In een keukenmachine meng je de 2 1/2 kopjes bloem, zout en 1 theelepel suiker en pulseer. Doe er 2 blokjes koude boter bij en voeg langzaam het ijswater toe. Pulseer tot het deeg net samenkomt. Maak het deeg niet te hard, anders wordt het een taaie korst.
Haal het deeg uit de processor. Snijd in twee gelijke delen. Verdeel de deeglappen in plasticfolie en leg ze in de koelkast. Koel gedurende 1 uur. (kan worden ingevroren voor later gebruik)

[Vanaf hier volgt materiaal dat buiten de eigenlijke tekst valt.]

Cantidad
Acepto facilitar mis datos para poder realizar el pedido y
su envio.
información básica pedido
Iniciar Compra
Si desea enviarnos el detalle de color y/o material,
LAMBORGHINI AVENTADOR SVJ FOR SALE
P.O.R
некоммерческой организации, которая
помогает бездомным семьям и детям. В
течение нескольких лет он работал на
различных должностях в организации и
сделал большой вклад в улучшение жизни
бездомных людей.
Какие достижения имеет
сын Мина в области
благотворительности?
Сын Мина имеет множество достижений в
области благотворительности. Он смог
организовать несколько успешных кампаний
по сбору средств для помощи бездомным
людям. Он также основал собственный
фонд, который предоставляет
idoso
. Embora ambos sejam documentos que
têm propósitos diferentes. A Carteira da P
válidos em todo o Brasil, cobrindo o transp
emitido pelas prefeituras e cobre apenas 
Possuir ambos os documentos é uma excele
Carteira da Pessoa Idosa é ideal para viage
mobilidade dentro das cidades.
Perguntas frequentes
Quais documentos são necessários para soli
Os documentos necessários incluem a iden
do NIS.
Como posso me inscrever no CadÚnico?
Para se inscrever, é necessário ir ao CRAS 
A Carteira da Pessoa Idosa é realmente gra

In een kleine mengkom, combineer kaneel, nootmuskaat, 1 1/4 kopjes suiker en 2 eetlepels bloem, zet opzij. Doe de geschilde en in plakken gesneden appels in een grote kom. Strooi de specerijen en bloemmengsel over de appels. Haal een gekoelde deegschijf uit de koelkast en rol deze op een licht met bloem bestoven oppervlak uit tot een lap die groot genoeg is om de taartvorm te bedekken. Vorm het deeg en snijd het overtollige deeg weg.
Schep het appelmengsel in de taartvorm en voeg de 2 eetlepels boter toe aan de bovenkant van het mengsel. Haal de tweede deegschijf uit de koelkast en rol deze uit tot de bovenkant van de taart met een overstek. Leg het taartdeeg op het appelmengsel en ril de randen om af te sluiten. Maak met een mes vier inkepingen in uw taartbodem. Bestrijk de bovenkant van het deeg licht met eiaanwas. Bestrooi rijkelijk met kaneelsuiker.
Plaats de taart op een bakplaat in de voorverwarmde oven gedurende ongeveer 50 minuten of tot hij goudbruin en bubbelig is. Laat de taart afkoelen alvorens aan te snijden. Koel de niet opgegeten porties in de koelkast.